Transcreva da ficha técnica do filme Jardins de Pedra o trecho que começa com as palavras "Filme do dia: Jardins" e vai até "Koteas, Laurence Fishburn.".

TEXTO PARA LEITURA:
-- -- --

Filme do dia: Jardins de Pedra (1987), Francis Ford Coppola
Jardins de Pedra (Gardens of Stone,
EUA, 1987). Direção Francis Ford Coppola. Rot. Adaptado Rob Bass, a partir de
um romance de Nicholas Profitt. Fotografia Jordan Cronenweth. Música Carmine
Coppola. Montagem Barry Malkin. Dir. de arte Dean Tavoularis & Alex
Tavoularis. Cenografia Gary Fettis. Figurinos Willa Kim & Judianna
Makovsky. Maquiagem e Cabelos Bernadette Mazur, Monty Westmore, Brad Wilder,
Anthony Cortino & Philip Leto. Com James Caan, Anjelica Huston, James Earl
Jones, D.B. Sweeney, Dean Stockwell, Mary Stuart Masterson, Dick Anthony
Williams, Lonette McKee, Sam Bottoms, Elias Koteas, Laurence Fishburn.

-- -- --

(Registros de dados salvos)
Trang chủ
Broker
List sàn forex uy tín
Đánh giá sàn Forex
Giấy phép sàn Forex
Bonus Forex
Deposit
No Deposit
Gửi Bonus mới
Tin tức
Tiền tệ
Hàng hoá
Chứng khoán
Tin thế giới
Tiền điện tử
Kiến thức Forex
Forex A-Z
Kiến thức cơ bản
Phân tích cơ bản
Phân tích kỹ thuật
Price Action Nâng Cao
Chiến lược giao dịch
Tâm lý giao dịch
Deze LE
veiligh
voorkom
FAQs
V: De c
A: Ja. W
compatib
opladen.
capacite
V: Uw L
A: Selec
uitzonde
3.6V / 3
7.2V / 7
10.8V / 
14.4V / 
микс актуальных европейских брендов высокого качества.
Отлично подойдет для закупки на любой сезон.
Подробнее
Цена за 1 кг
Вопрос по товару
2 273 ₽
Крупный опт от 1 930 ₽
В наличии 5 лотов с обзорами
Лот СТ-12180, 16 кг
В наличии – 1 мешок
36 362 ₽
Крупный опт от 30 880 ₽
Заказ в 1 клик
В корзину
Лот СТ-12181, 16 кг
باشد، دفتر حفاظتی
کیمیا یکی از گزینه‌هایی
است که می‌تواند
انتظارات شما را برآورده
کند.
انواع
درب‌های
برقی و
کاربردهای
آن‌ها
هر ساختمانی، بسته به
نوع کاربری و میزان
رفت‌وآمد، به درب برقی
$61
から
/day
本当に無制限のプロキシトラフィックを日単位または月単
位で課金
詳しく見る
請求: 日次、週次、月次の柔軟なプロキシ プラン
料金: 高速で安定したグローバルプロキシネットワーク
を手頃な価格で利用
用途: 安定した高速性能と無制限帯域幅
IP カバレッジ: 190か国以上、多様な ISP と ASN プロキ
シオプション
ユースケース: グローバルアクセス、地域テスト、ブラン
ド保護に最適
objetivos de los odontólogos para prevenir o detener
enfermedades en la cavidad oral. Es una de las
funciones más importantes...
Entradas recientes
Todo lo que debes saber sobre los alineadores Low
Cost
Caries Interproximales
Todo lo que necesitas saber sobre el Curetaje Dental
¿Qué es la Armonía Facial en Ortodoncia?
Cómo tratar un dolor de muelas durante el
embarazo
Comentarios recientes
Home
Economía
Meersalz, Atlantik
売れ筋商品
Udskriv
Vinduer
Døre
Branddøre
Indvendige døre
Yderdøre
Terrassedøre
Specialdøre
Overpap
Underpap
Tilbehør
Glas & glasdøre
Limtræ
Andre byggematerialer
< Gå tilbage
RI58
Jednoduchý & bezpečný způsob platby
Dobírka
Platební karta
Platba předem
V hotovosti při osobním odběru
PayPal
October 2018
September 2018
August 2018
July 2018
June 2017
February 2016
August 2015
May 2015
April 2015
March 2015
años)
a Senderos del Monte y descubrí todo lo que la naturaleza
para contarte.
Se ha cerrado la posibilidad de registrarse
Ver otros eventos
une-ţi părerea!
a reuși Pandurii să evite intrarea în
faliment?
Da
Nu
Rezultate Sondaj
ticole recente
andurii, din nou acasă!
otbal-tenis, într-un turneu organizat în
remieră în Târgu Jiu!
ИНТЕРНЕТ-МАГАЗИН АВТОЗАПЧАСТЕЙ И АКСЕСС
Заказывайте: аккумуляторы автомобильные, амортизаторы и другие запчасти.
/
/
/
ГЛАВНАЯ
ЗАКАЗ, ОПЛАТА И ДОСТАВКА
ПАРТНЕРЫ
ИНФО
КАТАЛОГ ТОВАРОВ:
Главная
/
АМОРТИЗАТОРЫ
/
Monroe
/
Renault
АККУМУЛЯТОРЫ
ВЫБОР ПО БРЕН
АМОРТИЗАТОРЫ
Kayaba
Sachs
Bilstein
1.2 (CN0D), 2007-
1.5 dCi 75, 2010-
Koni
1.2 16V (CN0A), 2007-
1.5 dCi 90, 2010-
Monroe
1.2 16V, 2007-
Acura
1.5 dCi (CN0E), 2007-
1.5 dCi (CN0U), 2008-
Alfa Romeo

-- -- --

RESPOSTA AO EXERCÍCIO:
Filme do dia: Jardins de Pedra (1987), Francis Ford Coppola
Jardins de Pedra (Gardens of Stone,
EUA, 1987). Direção Francis Ford Coppola. Rot. Adaptado Rob Bass, a partir de
um romance de Nicholas Profitt. Fotografia Jordan Cronenweth. Música Carmine
Coppola. Montagem Barry Malkin. Dir. de arte Dean Tavoularis & Alex
Tavoularis. Cenografia Gary Fettis. Figurinos Willa Kim & Judianna
Makovsky. Maquiagem e Cabelos Bernadette Mazur, Monty Westmore, Brad Wilder,
Anthony Cortino & Philip Leto. Com James Caan, Anjelica Huston, James Earl
Jones, D.B. Sweeney, Dean Stockwell, Mary Stuart Masterson, Dick Anthony
Williams, Lonette McKee, Sam Bottoms, Elias Koteas, Laurence Fishburn.